# Your instructions
Copy each line of the records exactly, stopping only after the line that contains "haben keinen Einfluss" has been written, and leave pictures out.

Saved data entries
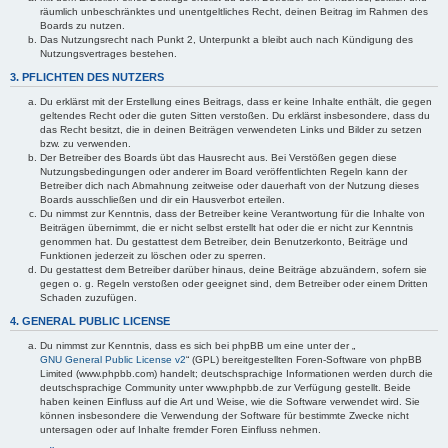
räumlich unbeschränktes und unentgeltliches Recht, deinen Beitrag im Rahmen des
Boards zu nutzen.
Das Nutzungsrecht nach Punkt 2, Unterpunkt a bleibt auch nach Kündigung des
Nutzungsvertrages bestehen.
3. PFLICHTEN DES NUTZERS
Du erklärst mit der Erstellung eines Beitrags, dass er keine Inhalte enthält, die gegen
geltendes Recht oder die guten Sitten verstoßen. Du erklärst insbesondere, dass du
das Recht besitzt, die in deinen Beiträgen verwendeten Links und Bilder zu setzen
bzw. zu verwenden.
Der Betreiber des Boards übt das Hausrecht aus. Bei Verstößen gegen diese
Nutzungsbedingungen oder anderer im Board veröffentlichten Regeln kann der
Betreiber dich nach Abmahnung zeitweise oder dauerhaft von der Nutzung dieses
Boards ausschließen und dir ein Hausverbot erteilen.
Du nimmst zur Kenntnis, dass der Betreiber keine Verantwortung für die Inhalte von
Beiträgen übernimmt, die er nicht selbst erstellt hat oder die er nicht zur Kenntnis
genommen hat. Du gestattest dem Betreiber, dein Benutzerkonto, Beiträge und
Funktionen jederzeit zu löschen oder zu sperren.
Du gestattest dem Betreiber darüber hinaus, deine Beiträge abzuändern, sofern sie
gegen o. g. Regeln verstoßen oder geeignet sind, dem Betreiber oder einem Dritten
Schaden zuzufügen.
4. GENERAL PUBLIC LICENSE
Du nimmst zur Kenntnis, dass es sich bei phpBB um eine unter der „
GNU General Public License v2
“ (GPL) bereitgestellten Foren-Software von phpBB
Limited (www.phpbb.com) handelt; deutschsprachige Informationen werden durch die
deutschsprachige Community unter www.phpbb.de zur Verfügung gestellt. Beide
haben keinen Einfluss auf die Art und Weise, wie die Software verwendet wird. Sie
können insbesondere die Verwendung der Software für bestimmte Zwecke nicht
untersagen oder auf Inhalte fremder Foren Einfluss nehmen.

# Output for this exercise
räumlich unbeschränktes und unentgeltliches Recht, deinen Beitrag im Rahmen des
Boards zu nutzen.
Das Nutzungsrecht nach Punkt 2, Unterpunkt a bleibt auch nach Kündigung des
Nutzungsvertrages bestehen.
3. PFLICHTEN DES NUTZERS
Du erklärst mit der Erstellung eines Beitrags, dass er keine Inhalte enthält, die gegen
geltendes Recht oder die guten Sitten verstoßen. Du erklärst insbesondere, dass du
das Recht besitzt, die in deinen Beiträgen verwendeten Links und Bilder zu setzen
bzw. zu verwenden.
Der Betreiber des Boards übt das Hausrecht aus. Bei Verstößen gegen diese
Nutzungsbedingungen oder anderer im Board veröffentlichten Regeln kann der
Betreiber dich nach Abmahnung zeitweise oder dauerhaft von der Nutzung dieses
Boards ausschließen und dir ein Hausverbot erteilen.
Du nimmst zur Kenntnis, dass der Betreiber keine Verantwortung für die Inhalte von
Beiträgen übernimmt, die er nicht selbst erstellt hat oder die er nicht zur Kenntnis
genommen hat. Du gestattest dem Betreiber, dein Benutzerkonto, Beiträge und
Funktionen jederzeit zu löschen oder zu sperren.
Du gestattest dem Betreiber darüber hinaus, deine Beiträge abzuändern, sofern sie
gegen o. g. Regeln verstoßen oder geeignet sind, dem Betreiber oder einem Dritten
Schaden zuzufügen.
4. GENERAL PUBLIC LICENSE
Du nimmst zur Kenntnis, dass es sich bei phpBB um eine unter der „
GNU General Public License v2
“ (GPL) bereitgestellten Foren-Software von phpBB
Limited (www.phpbb.com) handelt; deutschsprachige Informationen werden durch die
deutschsprachige Community unter www.phpbb.de zur Verfügung gestellt. Beide
haben keinen Einfluss auf die Art und Weise, wie die Software verwendet wird. Sie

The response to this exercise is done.